Highlights & Insights¶
- Formalizing implicit information understanding as a knowledge graph construction task provides a measurable framework for human-LLM comparison.
- The finding that "LLMs are conservative in social scenarios while humans are conservative in factual scenarios" offers a new perspective on the cognitive differences between humans and AI.
- The design of nested triplets handles complex grammatical structures while maintaining formal rigor.
Limitations & Future Work¶
- Triplet formats cannot fully capture all implicit nuances such as irony, subtext, or deep cultural background.
- Reasoning verification relies on self-criticism, which may harbor systemic biases.
- Crowdsourced annotations might not match the precision of expert linguists.
- The study is limited to English text; cross-linguistic differences in implicit understanding remain unexplored.
Related Work & Insights¶
- vs ATOMIC: ATOMIC provides structured commonsense categories; this work adapts them into a guided framework for IIE.
- vs Open Information Extraction (OIE): OIE lacks the explicit/implicit distinction that this work focuses on.

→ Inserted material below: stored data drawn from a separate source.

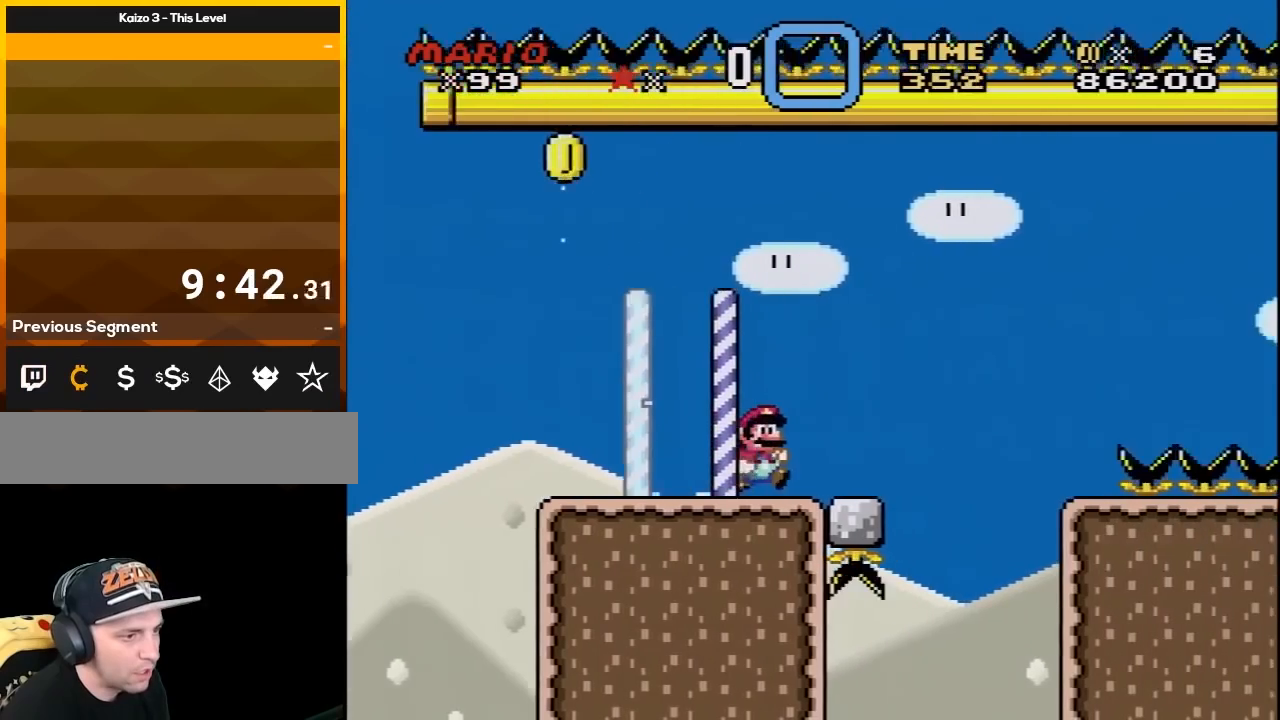
{"buttons": ["B", "Y", "DPAD_RIGHT"], "events": [[150, "DPAD_DOWN", "down"], [183, "B", "down"], [467, "DPAD_DOWN", "up"]]}
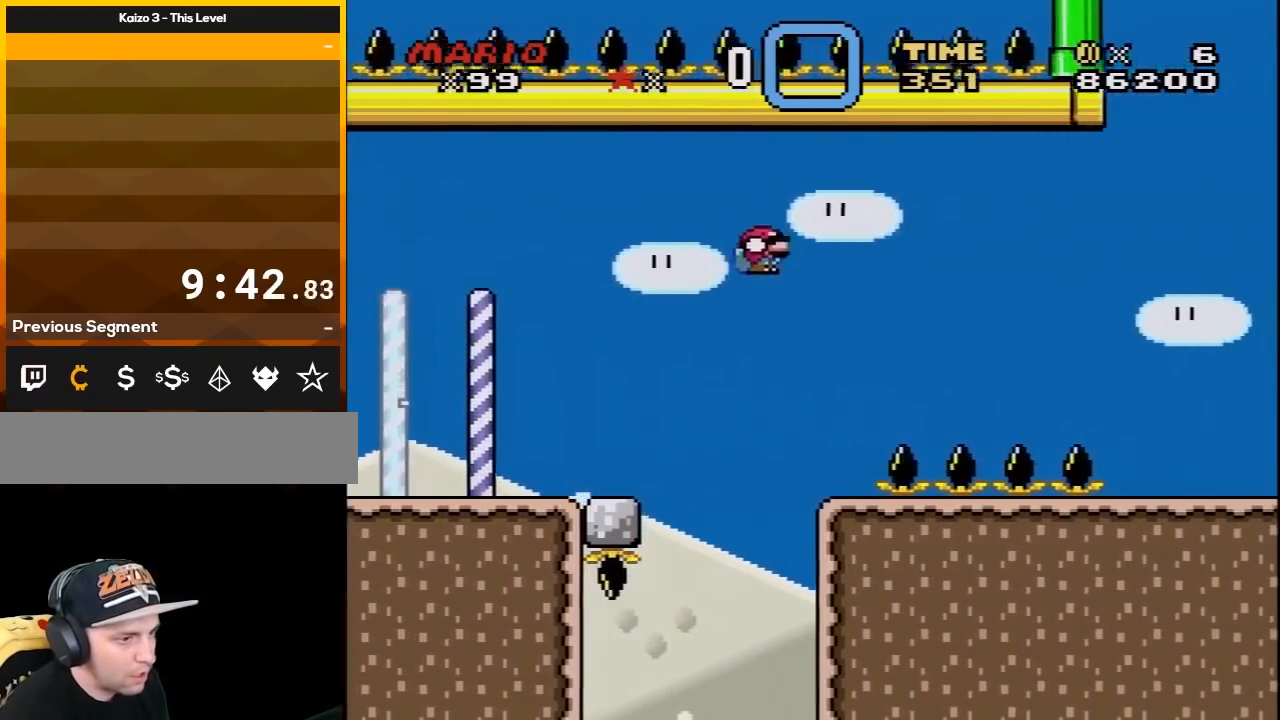
{"buttons": ["B", "Y", "DPAD_RIGHT"], "events": []}
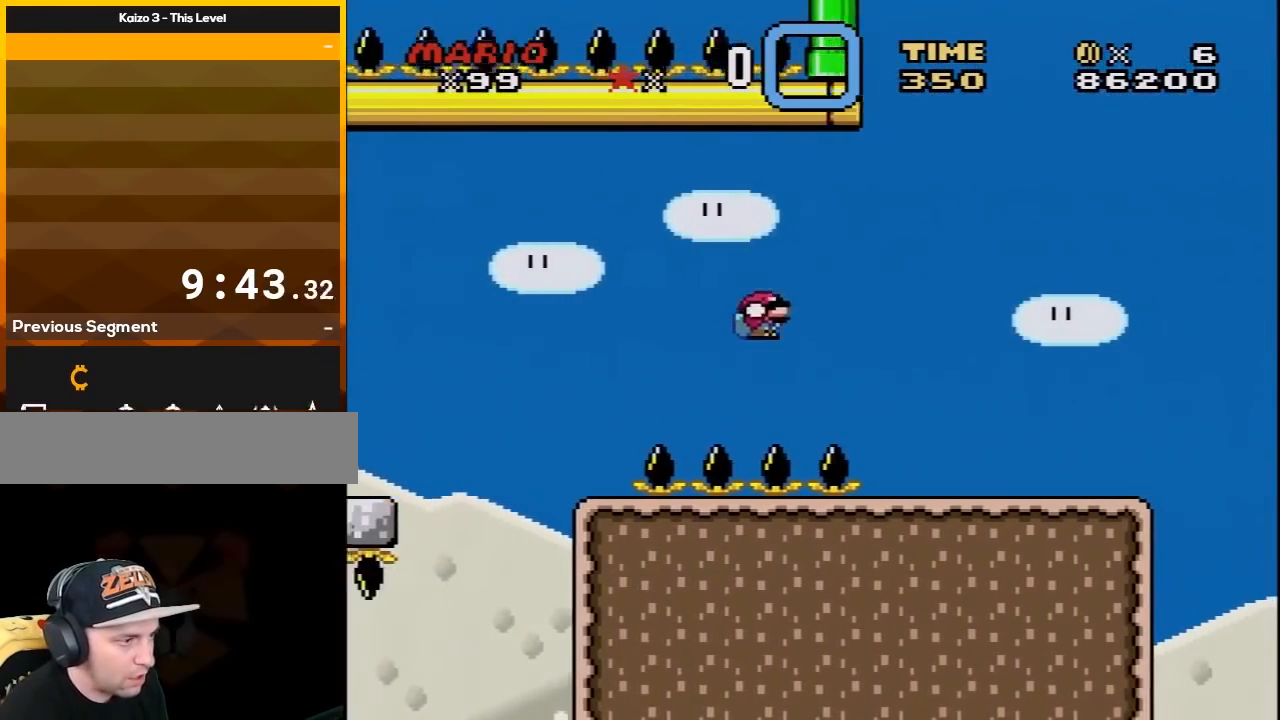
{"buttons": ["Y", "DPAD_RIGHT"], "events": [[250, "B", "up"], [433, "Y", "up"], [450, "Y", "down"]]}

- vs NLI: While NLI deals with discrete entailment labels, this work extracts open-set structured triplets.
Rating¶
- Novelty: ⭐⭐⭐⭐ First systematic definition and evaluation of LLM implicit information extraction capabilities.
- Experimental Thoroughness: ⭐⭐⭐⭐ Two datasets, crowdsourced evaluation, and multi-dimensional analysis.
- Writing Quality: ⭐⭐⭐⭐ Clear pipeline design and well-defined research questions.
- Value: ⭐⭐⭐⭐ Provides empirical evidence for the depth of LLM linguistic understanding.